2nd Mar - Random thoughts: ECB

I often start writing an article, and something else comes up, or space is limited, and I never publish the draft. Here are couple of such texts:

The ECB, its mandate and unconventional monetary policy
While the ECB is bound by the treaties and is not allowed to finance member states directly, it could take the "ensuring proper transmission of monetary policy, buying in the secondary markets"-route. It has done this with SMP. It can go off-balance-sheet, Enron-style, and buy bonds issued by the European Stability Mechanism or the European Investment Bank, which could funnel money to governments or alternatively finance infrastructure projects directly and bypass the governments. I doubt much good would follow from another mammoth EU-project. The track record of Brussels is appalling.

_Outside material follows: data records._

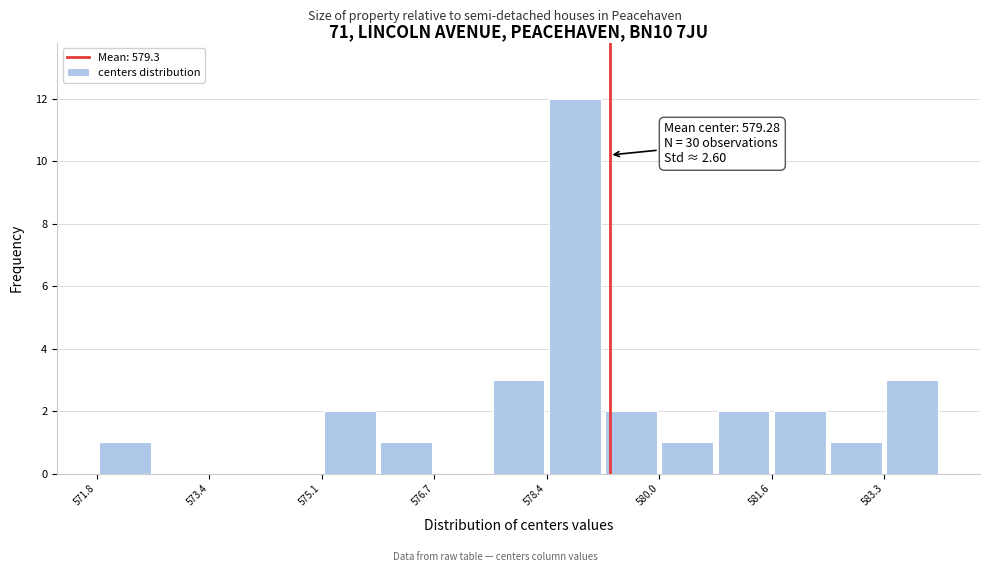

Which range on the x-axis has the tallest bar?

578.4 to 579.2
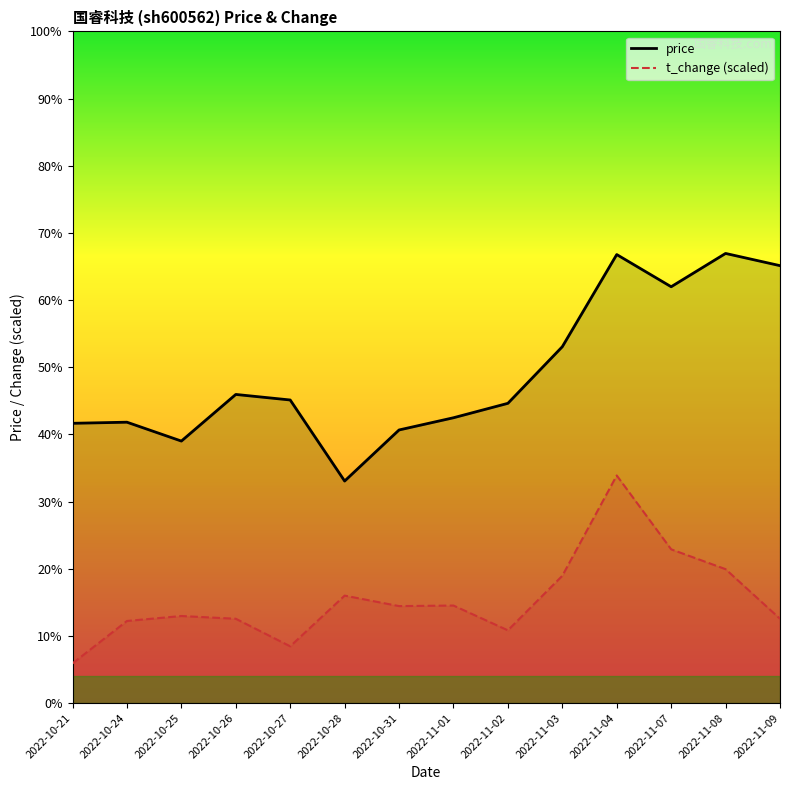

What is the label of the 12th point from the left?

2022-11-07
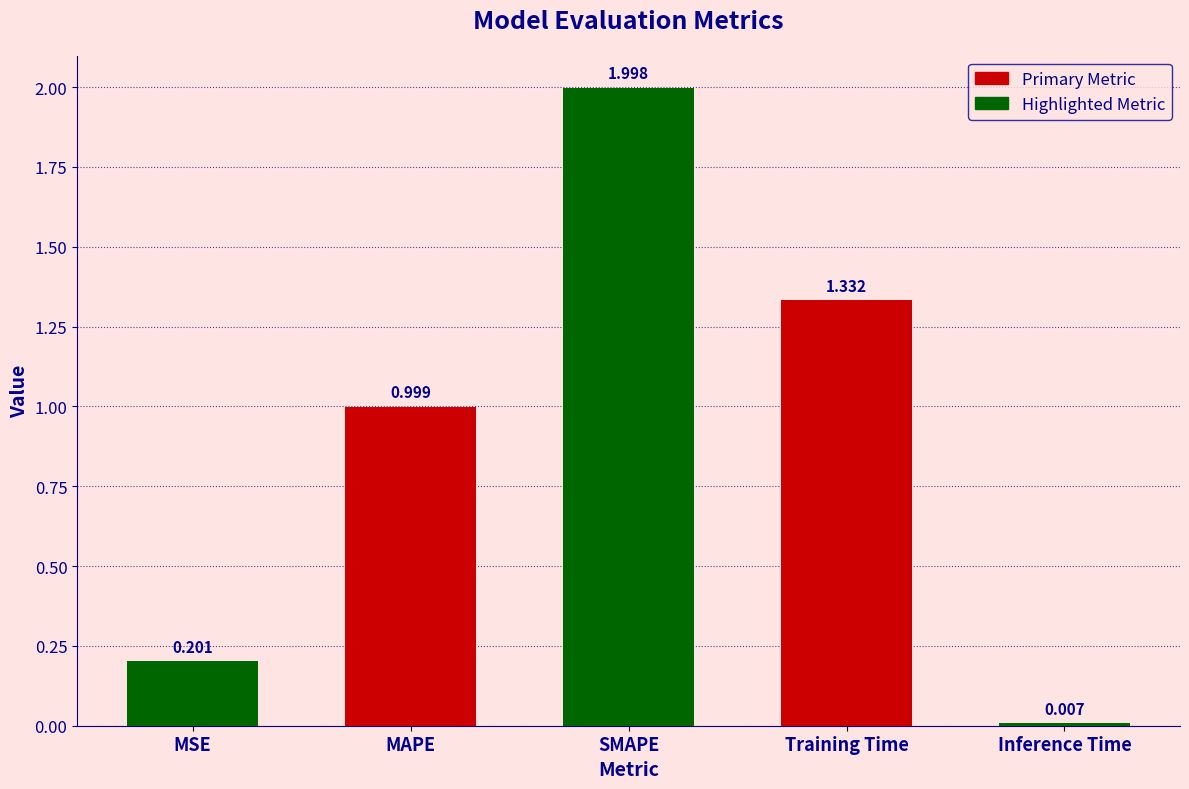

At which label is the value closest to 1?

MAPE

But as Draghi hinted, much like Bernanke has previously, if fiscal policy is tight, structures are inelastic and a common budget to alleviate asymmetrical shocks is missing, monetary policy becomes a blunt weapon – though still effective, it requires more force, which could have unwanted consequences.

Could even more dovish and unconventional monetary policy be supported with macro-prudential policies? Experiences with shadow banks, self-regulation and too-big-to-fails suggest that it would probably not work

I am siding with the NGDP-targeting crowd and market monetarists here. The easiest thing to do would be to end the 2%-target. It is not listed in the treaties, it is only a result of a consensus of the executive board. If they voted and agreed to a target of 4% with caveats, it would become reality.